Nantes célèbre ses départs avec une victoire
Les adieux de la « Leyenda » ont résonné dans une H Arena en fête. Malgré une rencontre sans enjeu comptable, Nantes a longtemps été bousculé. Ce sont les Ligériens qui prennent le premier break (6-4, 8'), avant de voir Faruk Yusuf et ses coéquipiers redoubler de réalisme au tir. Aymeric Minne, pour sa dernière à domicile, maintient les Nantais à flot. Les gardiens nantais sont en difficulté (3 arrêts sur 13 tirs, soit 13 %), et les dauphins du championnat s'en remettent au trio Minne-Rivera-Tournat pour reprendre les devants. Côté limougeaud, Dino Slavic réalise plusieurs parades importantes, mais les locaux rentrent aux vestiaires avec un petit but d'avance (18-17, mi-temps).
Au retour des vestiaires, Thibaud Briet prend les choses en main. Présent en défense comme en attaque, il permet à Nantes de reprendre de l'air, notamment grâce à plusieurs buts inscrits dans une cage vide après des séquences à sept joueurs de champ côté limougeaud (25-21, 39'). L'armada nantaise s'appuie ensuite sur l'une de ses grandes forces : le jeu avec Nicolas Tournat . Le pivot de l'équipe de France termine à 9 buts et referme une saison riche en émotions pour le club de la cité des Ducs de Bretagne.
Score final : 41-35

Le PSG renverse Tremblay et boucle une saison invaincue non sans mal
Les Parisiens jouaient leur invincibilité en championnat à Coubertin. Avec un sept de départ remanié, ils prennent rapidement l'avantage (4-1, 6'), avant de complètement déjouer. Avec seulement 31 % de réussite au tir après un quart d'heure de jeu, le PSG contraste avec l'efficacité de Matteo Fadhuile (8/9, soit 89 %) et accuse un retard conséquent (5-14, 20'). Les cadres parisiens, à l'image d'Elohim Prandi (1/4 en première période), sont en perdition, tandis que Rubens Pierre, stratosphérique (14 arrêts à 61 %), enfonce un peu plus le champion de France 2026 (14-20, mi-temps).
Yahia Omar impulse alors la révolte. Avec trois buts consécutifs, les Parisiens réduisent l'écart puis reviennent à hauteur (23-23, 38').
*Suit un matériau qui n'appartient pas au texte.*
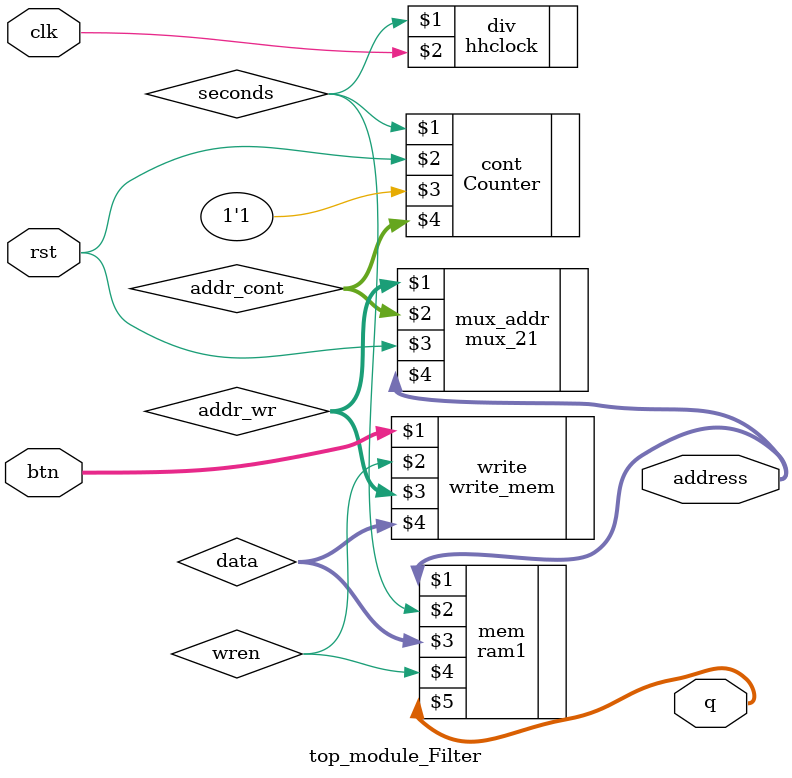
<source format=sv>
module top_module_Filter(input logic clk, rst,
								input logic [2:0] btn,
								output logic [7:0] q,
								output logic [7:0] address);

logic wren, seconds;
logic [7:0] data, addr_wr, addr_cont;

ram1 mem(address, seconds, data, wren, q);
Counter cont(seconds, rst, 1'b1, addr_cont);
hhclock div(seconds, clk);
write_mem write(btn, wren, addr_wr, data);
mux_21 mux_addr(addr_wr, addr_cont, rst, address);	
							
endmodule
											
											
</source>
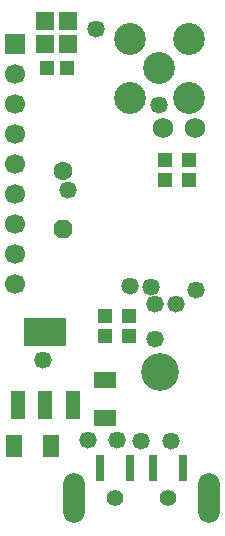
<source format=gts>
%FSAX42Y42*%
%MOMM*%
G71*
G01*
G75*
G04 Layer_Color=8388736*
%ADD10R,0.87X0.87*%
%ADD11R,1.10X1.00*%
%ADD12R,1.00X1.10*%
%ADD13R,3.40X2.15*%
%ADD14R,1.05X2.15*%
%ADD15R,1.05X2.15*%
%ADD16R,0.50X2.10*%
%ADD17R,1.70X1.25*%
%ADD18R,1.25X1.70*%
%ADD19C,0.25*%
%ADD20C,2.50*%
%ADD21R,1.50X1.50*%
%ADD22C,1.50*%
%ADD23C,1.52*%
%ADD24C,1.20*%
%ADD25O,1.65X4.00*%
%ADD26C,1.40*%
%ADD27P,1.52X8X112.5*%
%ADD28C,3.00*%
%ADD29C,1.27*%
%ADD30O,0.40X2.10*%
%ADD31R,0.80X0.35*%
%ADD32O,0.80X0.28*%
%ADD33O,0.28X0.80*%
%ADD34R,7.65X7.65*%
%ADD35C,0.20*%
%ADD36C,0.25*%
%ADD37C,0.60*%
%ADD38R,1.80X1.80*%
%ADD39R,2.00X1.80*%
%ADD40R,1.80X2.00*%
%ADD41O,0.74X0.22*%
%ADD42O,0.22X0.74*%
%ADD43R,2.05X2.05*%
%ADD44R,1.54X1.54*%
%ADD45R,1.30X1.20*%
%ADD46R,1.20X1.30*%
%ADD47R,3.60X2.35*%
%ADD48R,1.25X2.35*%
%ADD49R,1.25X2.35*%
%ADD50R,0.70X2.30*%
%ADD51R,1.90X1.45*%
%ADD52R,1.45X1.90*%
%ADD53C,2.70*%
%ADD54R,1.70X1.70*%
%ADD55C,1.70*%
%ADD56C,1.73*%
%ADD57C,1.40*%
%ADD58O,1.85X4.20*%
%ADD59C,1.60*%
%ADD60P,1.74X8X112.5*%
%ADD61C,3.20*%
%ADD62C,1.47*%
D44*
X003048Y006655D02*
D03*
Y006849D02*
D03*
X003242D02*
D03*
Y006655D02*
D03*
D45*
X003065Y006452D02*
D03*
X003235D02*
D03*
D46*
X003556Y004182D02*
D03*
X003759D02*
D03*
Y004352D02*
D03*
X003556D02*
D03*
X004064Y005503D02*
D03*
X004267D02*
D03*
Y005673D02*
D03*
X004064D02*
D03*
D47*
X003048Y004222D02*
D03*
D48*
X003048Y003602D02*
D03*
X003278D02*
D03*
D49*
X002818Y003602D02*
D03*
D50*
X003511Y003070D02*
D03*
X003761D02*
D03*
X003961D02*
D03*
X004211D02*
D03*
D51*
X003556Y003495D02*
D03*
Y003810D02*
D03*
D52*
X003099Y003251D02*
D03*
X002784D02*
D03*
D53*
X004263Y006202D02*
D03*
X004013Y006452D02*
D03*
X004263Y006702D02*
D03*
X003763D02*
D03*
Y006202D02*
D03*
D54*
X002794Y006655D02*
D03*
D55*
X002794Y004623D02*
D03*
Y004877D02*
D03*
Y005131D02*
D03*
Y005385D02*
D03*
Y005639D02*
D03*
Y005893D02*
D03*
Y006147D02*
D03*
Y006401D02*
D03*
D56*
X004318Y005944D02*
D03*
X004046Y005946D02*
D03*
D57*
X003636Y002810D02*
D03*
X004086D02*
D03*
D58*
X003291Y002810D02*
D03*
X004431D02*
D03*
D59*
X003200Y005578D02*
D03*
D60*
X003200Y005090D02*
D03*
D61*
X004022Y003878D02*
D03*
D62*
X003409Y003302D02*
D03*
X003653Y003303D02*
D03*
X003858Y003297D02*
D03*
X004109Y003299D02*
D03*
X003975Y004162D02*
D03*
X004155Y004460D02*
D03*
X004322Y004578D02*
D03*
X003938Y004603D02*
D03*
X003972Y004455D02*
D03*
X003767Y004605D02*
D03*
X003240Y005420D02*
D03*
X004010Y006138D02*
D03*
X003480Y006785D02*
D03*
X003024Y003985D02*
D03*
M02*

</source>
Les combats font rage sur le parquet, à l'image de Rigault et Carabasse, dont les maillots finissent déchirés après plusieurs duels engagés. Le PSG reprend l'avantage à la 41e minute au terme d'un incroyable 12-4 infligé aux Tremblaysiens. Les Parisiens poussent ensuite Tremblay à la faute, et les hommes de Chérif Hamani sombrent après avoir pourtant compté jusqu'à neuf buts d'avance lors du premier acte. Porté par un excellent Yahia Omar (9/9) et une seconde période à sens unique (19-11), le PSG conclut sa saison invaincu et décroche un nouveau titre de champion de France.
Score final : 35-31

Montpellier assure le podium et offre une belle sortie à Simonet
Montpellier devait assurer sa troisième place et honorer la fin de carrière de Diego Simonet. Mission accomplie dès la première période. Les Nîmois n'auront mené qu'une seule fois (3-4, 5'), avant d'exploser en vol. Flirtant avec les 30 % de réussite au tir durant le premier quart d'heure, les joueurs de Nîmes peinent à exister.
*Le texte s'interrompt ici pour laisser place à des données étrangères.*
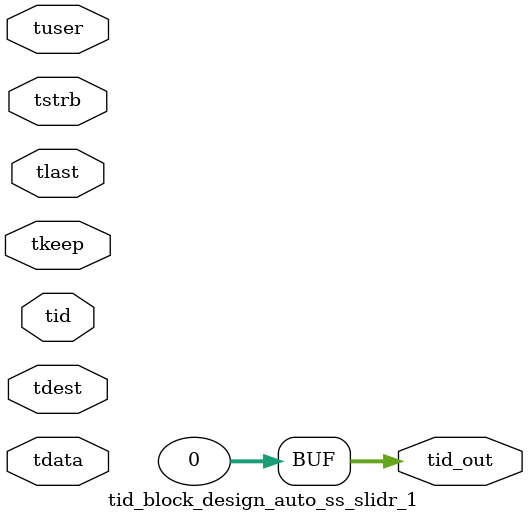
<source format=v>


`timescale 1ps/1ps

module tid_block_design_auto_ss_slidr_1 #
(
parameter C_S_AXIS_TID_WIDTH   = 1,
parameter C_S_AXIS_TUSER_WIDTH = 0,
parameter C_S_AXIS_TDATA_WIDTH = 0,
parameter C_S_AXIS_TDEST_WIDTH = 0,
parameter C_M_AXIS_TID_WIDTH   = 32
)
(
input  [(C_S_AXIS_TID_WIDTH   == 0 ? 1 : C_S_AXIS_TID_WIDTH)-1:0       ] tid,
input  [(C_S_AXIS_TDATA_WIDTH == 0 ? 1 : C_S_AXIS_TDATA_WIDTH)-1:0     ] tdata,
input  [(C_S_AXIS_TUSER_WIDTH == 0 ? 1 : C_S_AXIS_TUSER_WIDTH)-1:0     ] tuser,
input  [(C_S_AXIS_TDEST_WIDTH == 0 ? 1 : C_S_AXIS_TDEST_WIDTH)-1:0     ] tdest,
input  [(C_S_AXIS_TDATA_WIDTH/8)-1:0 ] tkeep,
input  [(C_S_AXIS_TDATA_WIDTH/8)-1:0 ] tstrb,
input                                                                    tlast,
output [(C_M_AXIS_TID_WIDTH   == 0 ? 1 : C_M_AXIS_TID_WIDTH)-1:0       ] tid_out
);

assign tid_out = {1'b0};

endmodule


</source>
Mais c'est sans compter sur Jean-Loup Faustin, qui permet aux siens de passer un 4-0 et de revenir dans la partie (14-11, 23'). Kyllian Villeminot maintient toutefois l'avance montpelliéraine, et les Héraultais regagnent les vestiaires avec une marge confortable (19-14, mi-temps). En seconde période, malgré un grand match de Jean-Loup Faustin (11 buts), Kyllian Villeminot (9 buts) permet à Montpellier de gérer son avance et de valider définitivement sa place sur le podium. Une belle manière de conclure la saison et de célébrer Diego Simonet.